The goal of safeguarding U.S. public policy from undue foreign influence is critically important to our democracy. But U.S. employees of a Canadian auto-parts company or a German grocery chain should not be lumped together with an agent of a foreign government. International companies are imperative to America’s development in a variety of ways:
- Supporting Millions of High-Quality Jobs: International companies employ eight million U.S. workers, providing compensation that is 10 percent higher than the economy-wide average. In fact, over the past five years of data, international companies have created nearly 400,000 new manufacturing jobs in the United States, compared to an overall loss of 223,000 U.S. manufacturing jobs during the same time.
- Fueling American Innovation: American scientists and engineers employed by international companies are leading our nation’s innovation advantage. International employers spend more than $71 billion on research and development activities, or 13 percent of America’s private-sector R&D.
- Making America’s Economy More Resilient: International companies help broaden the U.S. economy, open new markets and give other countries a stake in America’s economic success, which is good for the U.S. economy and global stability.
FARA’s Origins: The Foreign Agents Registration Act (FARA) was enacted in 1938 in response to the rise of foreign propaganda, particularly from Nazi Germany. The law aimed to ensure transparency by requiring agents representing foreign principals to register with the U.S. government, disclose their activities, and submit periodic reports.
While it has been modified several times, FARA has remained focused on targeting foreign propaganda and covert influence, not hindering legitimate business operations of international companies that create jobs and contribute to the U.S. economy.
Congressional Intent Is Clear: FARA requires the public disclosure of those who represent foreign interests. Congress has consistently reaffirmed a fundamental distinction between the Lobbying Disclosure Act (LDA) and FARA when it comes to international companies’ advocacy reporting.

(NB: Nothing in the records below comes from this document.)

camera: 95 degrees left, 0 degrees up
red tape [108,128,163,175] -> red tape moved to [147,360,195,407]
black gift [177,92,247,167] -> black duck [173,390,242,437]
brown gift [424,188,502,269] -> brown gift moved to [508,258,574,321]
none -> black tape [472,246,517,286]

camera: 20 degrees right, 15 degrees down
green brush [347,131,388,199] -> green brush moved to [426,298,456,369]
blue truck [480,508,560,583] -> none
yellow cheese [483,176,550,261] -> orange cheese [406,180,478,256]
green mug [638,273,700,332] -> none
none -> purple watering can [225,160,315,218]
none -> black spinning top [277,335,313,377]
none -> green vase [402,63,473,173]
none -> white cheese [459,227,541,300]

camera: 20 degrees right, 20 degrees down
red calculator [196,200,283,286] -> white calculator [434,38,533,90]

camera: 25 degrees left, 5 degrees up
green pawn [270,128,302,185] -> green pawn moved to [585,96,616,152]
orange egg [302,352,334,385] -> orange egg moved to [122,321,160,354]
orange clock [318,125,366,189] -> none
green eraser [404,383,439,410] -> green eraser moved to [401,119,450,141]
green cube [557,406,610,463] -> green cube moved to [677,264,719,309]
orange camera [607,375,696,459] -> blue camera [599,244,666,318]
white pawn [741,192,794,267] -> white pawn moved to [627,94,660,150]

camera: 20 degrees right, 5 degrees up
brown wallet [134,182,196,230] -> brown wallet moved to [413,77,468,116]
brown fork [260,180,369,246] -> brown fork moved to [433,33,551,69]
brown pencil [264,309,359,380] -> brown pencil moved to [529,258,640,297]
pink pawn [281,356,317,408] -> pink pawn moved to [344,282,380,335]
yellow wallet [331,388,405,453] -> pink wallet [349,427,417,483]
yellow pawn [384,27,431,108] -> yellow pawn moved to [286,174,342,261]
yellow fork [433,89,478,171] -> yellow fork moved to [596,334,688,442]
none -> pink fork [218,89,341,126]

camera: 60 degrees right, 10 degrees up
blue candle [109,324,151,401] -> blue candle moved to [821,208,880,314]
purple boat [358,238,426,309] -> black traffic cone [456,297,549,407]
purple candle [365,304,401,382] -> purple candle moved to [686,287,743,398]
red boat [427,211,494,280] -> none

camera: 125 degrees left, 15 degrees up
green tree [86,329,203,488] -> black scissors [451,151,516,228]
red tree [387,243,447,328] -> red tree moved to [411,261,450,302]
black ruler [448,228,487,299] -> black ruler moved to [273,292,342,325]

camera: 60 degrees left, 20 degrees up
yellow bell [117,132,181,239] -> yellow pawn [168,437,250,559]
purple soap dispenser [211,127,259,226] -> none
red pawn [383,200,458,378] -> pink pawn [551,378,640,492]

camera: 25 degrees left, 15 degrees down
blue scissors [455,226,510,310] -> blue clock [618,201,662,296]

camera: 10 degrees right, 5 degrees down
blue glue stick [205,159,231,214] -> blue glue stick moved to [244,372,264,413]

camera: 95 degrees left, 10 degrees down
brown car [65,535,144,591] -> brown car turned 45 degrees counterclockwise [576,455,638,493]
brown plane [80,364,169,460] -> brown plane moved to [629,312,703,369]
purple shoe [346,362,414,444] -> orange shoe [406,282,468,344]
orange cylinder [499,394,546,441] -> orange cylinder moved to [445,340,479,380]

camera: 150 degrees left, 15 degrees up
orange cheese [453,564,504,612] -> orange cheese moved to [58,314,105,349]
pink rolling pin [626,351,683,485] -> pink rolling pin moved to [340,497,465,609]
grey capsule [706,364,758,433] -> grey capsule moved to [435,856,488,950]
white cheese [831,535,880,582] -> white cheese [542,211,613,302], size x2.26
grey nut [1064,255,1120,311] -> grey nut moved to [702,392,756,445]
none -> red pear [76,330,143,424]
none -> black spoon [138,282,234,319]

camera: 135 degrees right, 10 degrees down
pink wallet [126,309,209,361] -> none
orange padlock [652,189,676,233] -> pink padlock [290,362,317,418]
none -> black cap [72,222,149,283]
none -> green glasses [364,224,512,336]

As the Senate noted in 1997 when it passed a LDA technical corrections bill, “[Congress’s] intention is to reaffirm the bright line distinction between governmental and non-governmental representations. Agents of private commercial foreign principals will be exempt from FARA requirements so long as they register under the LDA.”
The Importance of the LDA Exemption: Requiring U.S. employees of domestic subsidiaries to file as a “foreign agent” and publicly disclose copies of every “informational material” they disseminate – from spreadsheets to text messages – would create a clear and arbitrary disadvantage for many major U.S. employers.
Elected officials would be less inclined to visit facilities and meet with employees in their district, greatly hampering the ability of American workers to raise policy concerns with their elected representatives.
Additionally, registered lobbyists of domestic subsidiaries already disclose their company’s international affiliations and advocacy. As required by Section 4(b)(4) of the Lobbying Disclosure Act (LDA), Question 14 of the Lobbying Registration Form (LD-1) – under a bold heading titled “FOREIGN ENTITIES” – requires broad disclosure of foreign-parent corporations and other foreign entities affiliated with the registrant.
The LDA exemption recognizes that foreign-affiliated businesses operating in the U.S. should not be treated as agents of foreign influence but rather as legitimate participants in the American economy.
The ‘Commercial Exemption’ Is Insufficient: In an undated letter sent to Senate Foreign Relations and Judiciary Committee leaders made public late last year, the U.S. Department of Justice exceeded what was asked of it and openly lobbied for the elimination of LDA protection, casually asserting that the “commercial exemption” would be sufficient for subsidiaries “engaged in ordinary commercial activities.”
Even an elementary example of global commerce disproves that assertion. Imagine a domestic subsidiary of a popular toy company raising concerns with their elected U.S. representatives about a proposed retaliatory tariff on imported plastic building blocks, that effort should meet FARA’s Commercial Exemption standard of acting “in furtherance of the bona fide trade or commerce” of the U.S. subsidiary. But to the extent that work aligns with an effort by a foreign government to oppose the same tariff for broader reasons, it could be found to “directly promote the public or political interests” of that foreign government, thus exposing that major U.S. employer to potential FARA prosecution.
No Apparent Abuses: While FARA-related prosecutions are uncommon, recent high-profile indictments and DOJ’s increased attention to non-filers demonstrate that prosecution under FARA is quite possible and that the regulated community has redoubled its compliance efforts accordingly.
In fact, the absence of even any credible controversies (much less actual violations) involving international businesses reflects the absence of any basis for radically reshaping FARA’s scope or its application to commercially-oriented lobbying activities of domestic subsidiaries. Therefore, any efforts to update FARA should focus on strengthening its enforcement and targeting agents of foreign governments.